Looks ok to me from benchmark perspective, but some more thoughts about the benchmark itself..

MicroBenchmarks/MemFunctions/main.cpp
44

Nice.

51

I think i'm forgetting about some magic.
All the predicates (EqZero, ...) take a single argument, how does this work if it passes two args?

59–67

To be noted, none of these is the actual memcmp, i think?

60

Does it matter that these take int while you always pass char?

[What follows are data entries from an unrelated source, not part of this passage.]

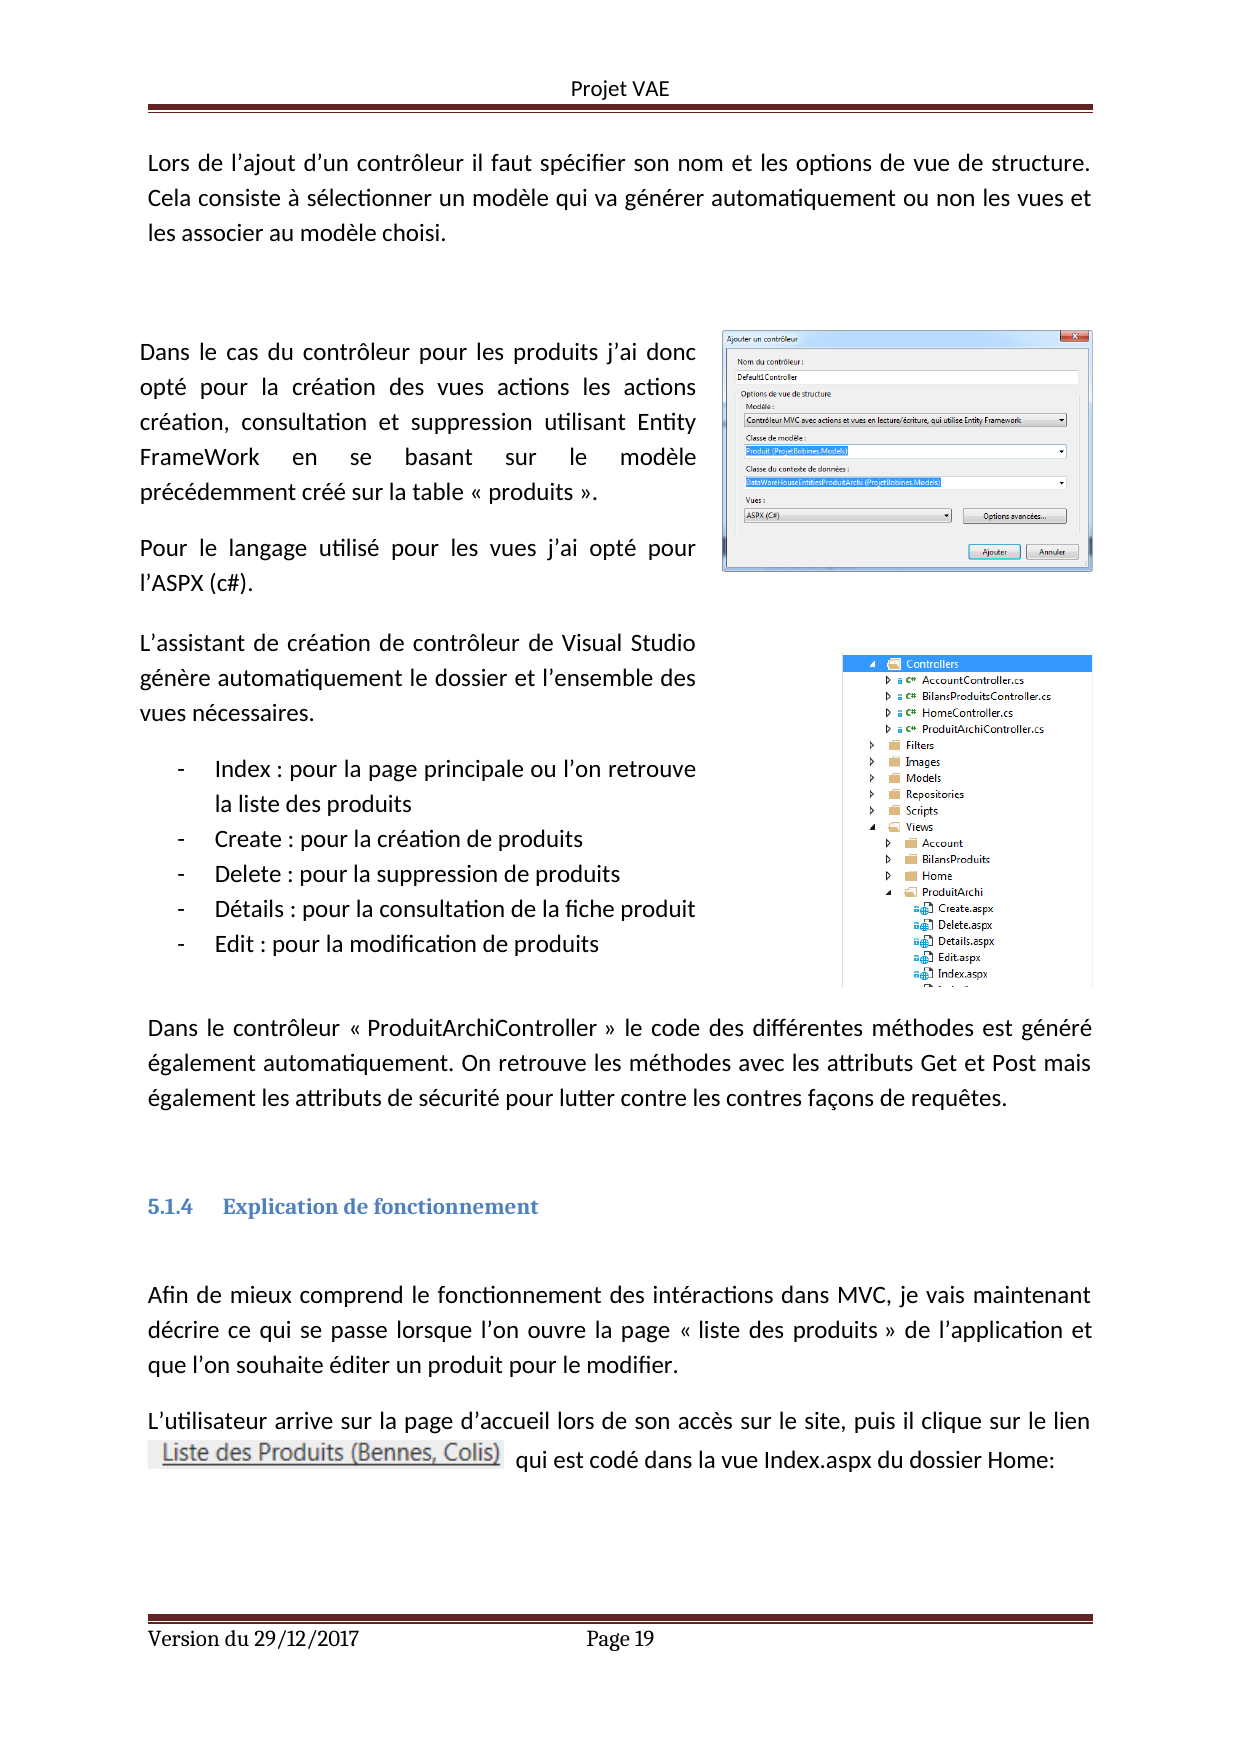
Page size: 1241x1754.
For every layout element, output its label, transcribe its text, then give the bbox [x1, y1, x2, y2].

text Dans le contrôleur « ProduitArchiController » le code des différentes méthodes est généré également automatiquement. On retrouve les méthodes avec les attributs Get et Post mais également les attributs de sécurité pour lutter contre les contres façons de requêtes. [148, 1012, 1093, 1112]
text Afin de mieux comprend le fonctionnement des intéractions dans MVC, je vais maintenant décrire ce qui se passe lorsque l’on ouvre la page « liste des produits » de l’application et que l’on souhaite éditer un produit pour le modifier. [148, 1280, 1093, 1380]
text L’utilisateur arrive sur la page d’accueil lors de son accès sur le site, puis il clique sur le lien qui est codé dans la vue Index.aspx du dossier Home: [148, 1406, 1093, 1475]
picture [147, 1440, 505, 1469]
subtitle Explication de fonctionnement [148, 1194, 1093, 1220]
text Lors de l’ajout d’un contrôleur il faut spécifier son nom et les options de vue de structure. Cela consiste à sélectionner un modèle qui va générer automatiquement ou non les vues et les associer au modèle choisi. [148, 148, 1093, 248]
picture [722, 329, 1093, 572]
picture [842, 652, 1093, 987]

This revision is now accepted and ready to land.Jul 3 2019, 5:19 AM
courbet updated this revision to Diff 207765.Jul 3 2019, 5:29 AM
courbet marked 3 inline comments as done.

Clarify top comment.

MicroBenchmarks/MemFunctions/main.cpp
51

I think you missed that the result of calling memcmp is passed to pred. Pred just defines which of ==, < or > we're benching. I updated the bench comment to make that clearer.

59–67

See my comment above.

60

See my comment above.

lebedev.ri marked an inline comment as done.Jul 3 2019, 5:33 AM
lebedev.ri added inline comments.
MicroBenchmarks/MemFunctions/main.cpp
51

Oh i see, that explains it, thanks!

xbolva00 added a subscriber: xbolva00.

lg too

This revision was automatically updated to reflect the committed changes.